Directed by James Sbardellati. Starring Rick Hill ("Deathstalker"), Barbi Benton ("Codille"), Richard Brooker ("Oghris"), and Lana Clarkson ("Kaira"). Rated R.
Source: Region 1 DVD (Shout! Factory)
Running time: 01:19:55
Country: Argentina, USA
Picked by venoms5
DEATHSTALKER was sort of an ambitious project for producer Roger Corman at the time; not in terms of budget and style, but because he shot it in Argentina as opposed to the Philippines, which is where he made a lot of movies for cheap in the late 70's and early 80's. Not sure where the movie stands amongst its fellow Sword and Sorcery movies of the 80's as far as when it was made or how important it was to the genre, but DEATHSTALKER is usually one of the first titles that comes up when people talk about the cheesy 80's Sword and Sorcery movies that tried to capitalize on the success of CONAN THE BARBARIAN and the like.
DEATHSTALKER kinda opens up like a Western, introducing the eponymous character as a mysterious drifter of sorts. His tendencies to be a womanizer are established right away when he saves a damsel from being gang-raped by a group of leprous villagers and proceeds to seduce her when it's all said and done. Without much build, Deathstalker meets up with a witch, who dumps some rather confusing and incoherent information in a brief exchange with our hero. The gist of it is that Deathstalker needs to acquire three objects - a sword, a chalice, and an amulet - in order to gain power, stop Lord Monkar's reign of terror, and rescue Princess Cordille.
"Join three things separate to be the power."
"The power will come to he who becomes a child."
Whatever, just bring on the titties and bad boob-jobs already.

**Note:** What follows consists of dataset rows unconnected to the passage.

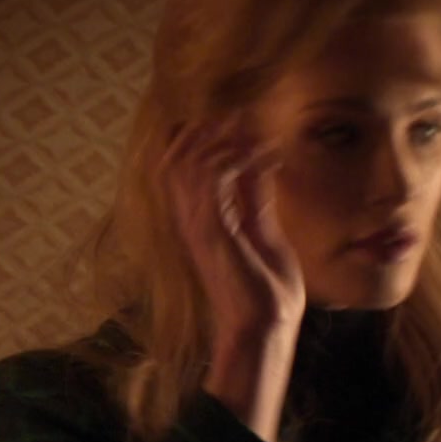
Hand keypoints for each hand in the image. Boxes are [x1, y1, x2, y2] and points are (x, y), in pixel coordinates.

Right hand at [164, 118, 304, 441]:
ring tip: (245, 128)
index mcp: (200, 221)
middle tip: (236, 116)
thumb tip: (260, 162)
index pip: (184, 168)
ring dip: (216, 140)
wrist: (262, 325)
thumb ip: (256, 198)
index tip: (237, 121)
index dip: (203, 138)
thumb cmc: (265, 287)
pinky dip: (234, 159)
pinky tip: (261, 154)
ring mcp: (198, 226)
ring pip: (187, 164)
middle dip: (203, 131)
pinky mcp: (212, 231)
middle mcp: (191, 220)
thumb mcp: (265, 230)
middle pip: (175, 160)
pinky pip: (210, 182)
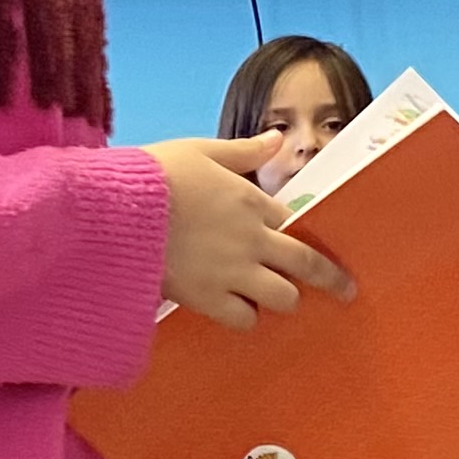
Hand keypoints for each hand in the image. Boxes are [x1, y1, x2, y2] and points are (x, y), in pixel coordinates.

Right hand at [147, 136, 355, 331]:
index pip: (292, 221)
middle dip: (329, 279)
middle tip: (345, 290)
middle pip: (306, 264)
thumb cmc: (152, 176)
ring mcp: (232, 272)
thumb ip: (243, 151)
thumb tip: (276, 139)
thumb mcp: (200, 151)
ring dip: (283, 298)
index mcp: (250, 200)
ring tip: (278, 299)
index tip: (302, 241)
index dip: (296, 232)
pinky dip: (246, 318)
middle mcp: (251, 239)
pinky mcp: (208, 298)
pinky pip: (245, 320)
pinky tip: (240, 311)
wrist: (114, 211)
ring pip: (283, 297)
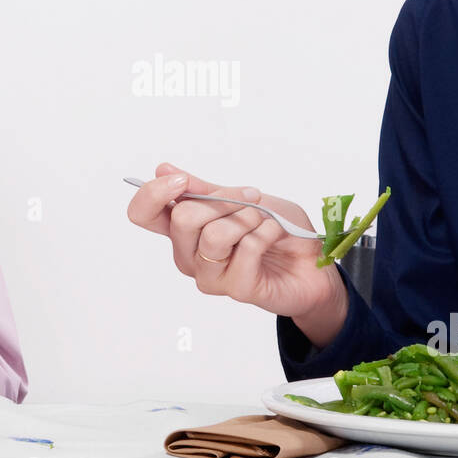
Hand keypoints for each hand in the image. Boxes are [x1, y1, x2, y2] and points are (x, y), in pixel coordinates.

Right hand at [126, 161, 348, 344]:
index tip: (182, 181)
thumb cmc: (278, 230)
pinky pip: (246, 250)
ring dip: (247, 218)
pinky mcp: (236, 289)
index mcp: (184, 229)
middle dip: (223, 199)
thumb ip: (203, 188)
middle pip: (182, 219)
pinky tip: (275, 237)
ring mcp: (210, 275)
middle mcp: (189, 254)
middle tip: (251, 199)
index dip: (153, 194)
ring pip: (213, 236)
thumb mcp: (242, 198)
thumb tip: (162, 169)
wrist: (314, 261)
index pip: (143, 214)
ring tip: (264, 221)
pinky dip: (266, 233)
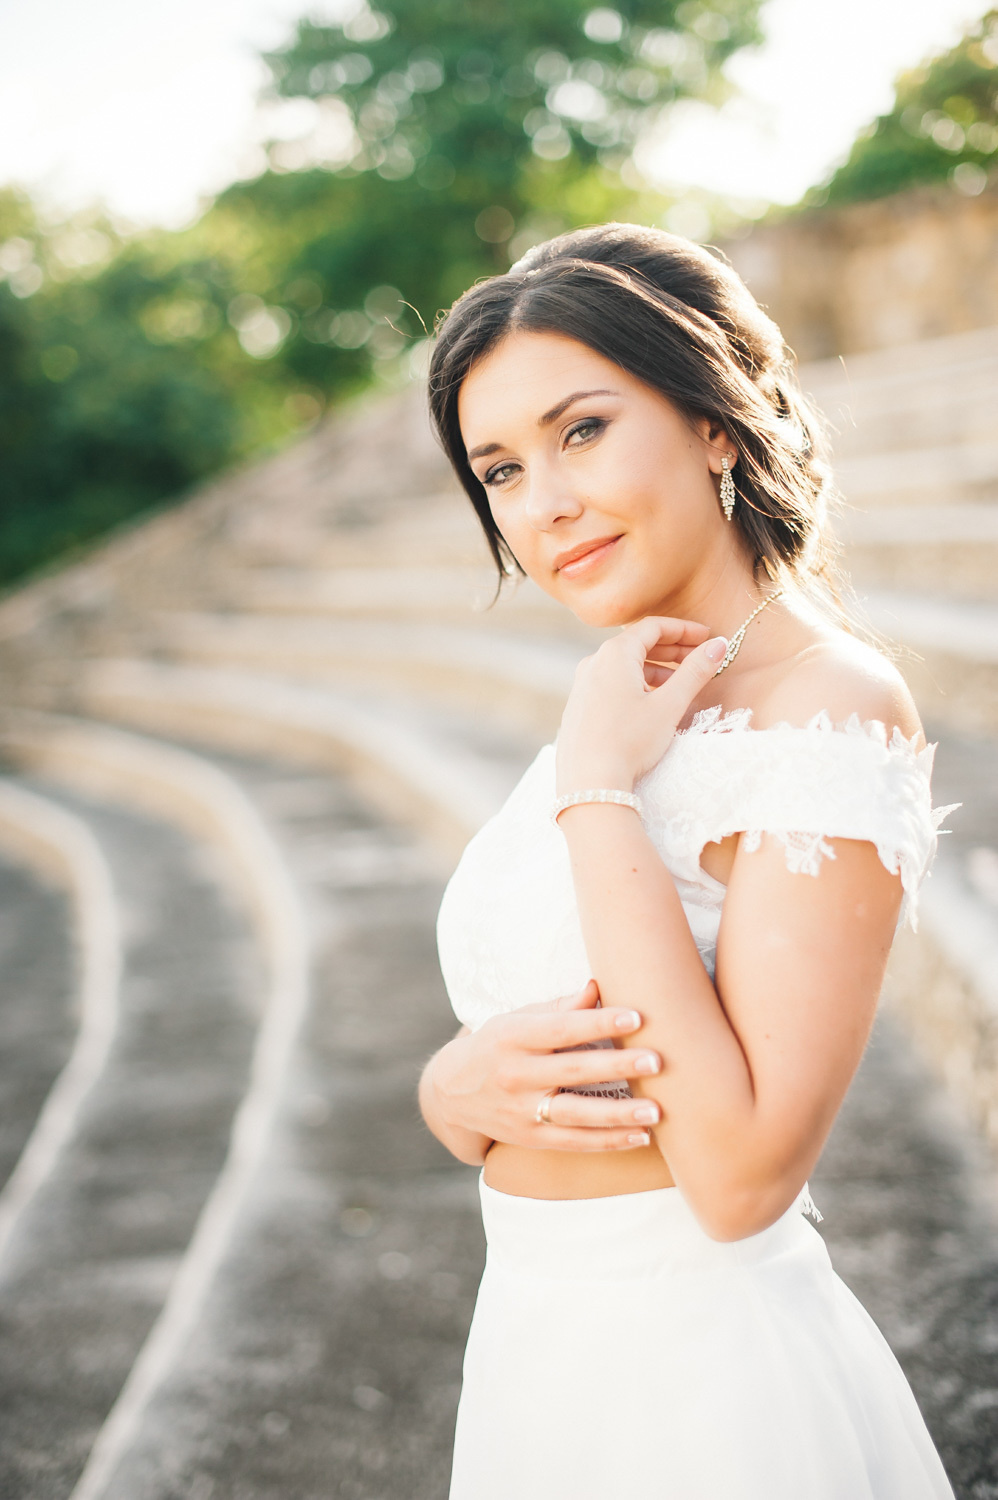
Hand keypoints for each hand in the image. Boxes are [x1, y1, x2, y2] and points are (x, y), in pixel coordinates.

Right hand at [428, 981, 665, 1152]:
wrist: (451, 1092)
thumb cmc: (497, 1045)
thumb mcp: (517, 1019)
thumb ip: (559, 1007)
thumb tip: (598, 987)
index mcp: (513, 1036)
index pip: (561, 1028)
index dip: (598, 1021)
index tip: (636, 1015)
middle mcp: (516, 1074)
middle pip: (573, 1070)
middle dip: (618, 1065)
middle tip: (657, 1060)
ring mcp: (521, 1110)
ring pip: (576, 1114)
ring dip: (619, 1114)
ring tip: (657, 1110)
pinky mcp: (530, 1138)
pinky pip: (574, 1142)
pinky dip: (609, 1141)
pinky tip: (642, 1137)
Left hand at [556, 618, 725, 792]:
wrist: (590, 783)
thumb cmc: (630, 742)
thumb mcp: (669, 705)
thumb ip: (695, 671)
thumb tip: (719, 645)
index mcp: (614, 654)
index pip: (653, 627)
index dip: (684, 629)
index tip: (707, 637)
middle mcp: (593, 663)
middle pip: (637, 644)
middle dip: (672, 649)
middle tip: (700, 658)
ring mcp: (582, 686)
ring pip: (624, 667)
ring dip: (655, 670)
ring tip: (680, 685)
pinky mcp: (579, 708)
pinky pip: (611, 685)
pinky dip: (636, 685)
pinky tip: (652, 705)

While on his journey, Deathstalker acquires a group of allies, two of whom are lone warriors who are on their way to enter a tournament being held by Lord Monkar. The point of the tournament is to determine the most powerful warrior in all the land and who will inherit Monkar's kingdom. It's revealed early in the film, though, that the tournament is basically Monkar's way of getting all of the warriors who pose a threat to him to kill each other. Besides, Monkar possesses supernatural powers and is apparently immortal, but I guess the warriors competing in the tournament are too dumb to realize that he won't be giving up his throne anytime soon. In fact, Deathstalker himself questions the logic behind the tournament, which is one of the few occasions where he acts as the voice of the audience by questioning and speaking out against certain things in the film that would normally be ignored.
When Deathstalker and his band of misfits finally make it to Monkar's castle, you'd think it were a brothel. Naked women everywhere being manhandled by drunken warriors. Mud wrestling! This part of the film is a highlight and it pretty much sums up what DEATHSTALKER is all about. Gratuitous tits and ass, a weird group of characters (including a large man with the head of a pig) getting out of control and brawling, and, most importantly, (in true Corman fashion) stretching a dollar; it's like the filmmakers had this nice set built, and so they crammed as many actors in there as they possibly could and took full advantage of it.
I'm not familiar with lead actor Richard Hill, but he's pretty good in this as the lazy hero who eventually realizes his potential. He looks and sounds like Peter Weller on steroids. Other cast members include former Playboy playmate Barbi Benton as Princess Cordille and Lana Clarkson as the well-endowed warrior who joins up with Deathstalker at the beginning of the film and pretty much spends the entire movie topless or with pieces of black fabric barely covering her nipples. If the name doesn't Lana Clarkson doesn't sound familiar, do a little research on musician Phil Spector and his current incarceration for murder. It should also be noted that DEATHSTALKER looks really good despite its B-movie budget. According to either the producer or the director on the commentary track of the Shout! Factory release, Corman was given funding all at once for a total of five Sword and Sorcery movies, and most of said funding was put into this particular film.
With DEATHSTALKER, there's not a whole lot in the way of storytelling. Everything in the film seems to be an excuse to set up more female nudity and clumsy-looking fight sequences. Not that there's anything wrong with that, but people should keep it in mind when watching it. For what it is, DEATHSTALKER delivers the goods: silly gore, body oil, sword-fights, and plentiful nudity.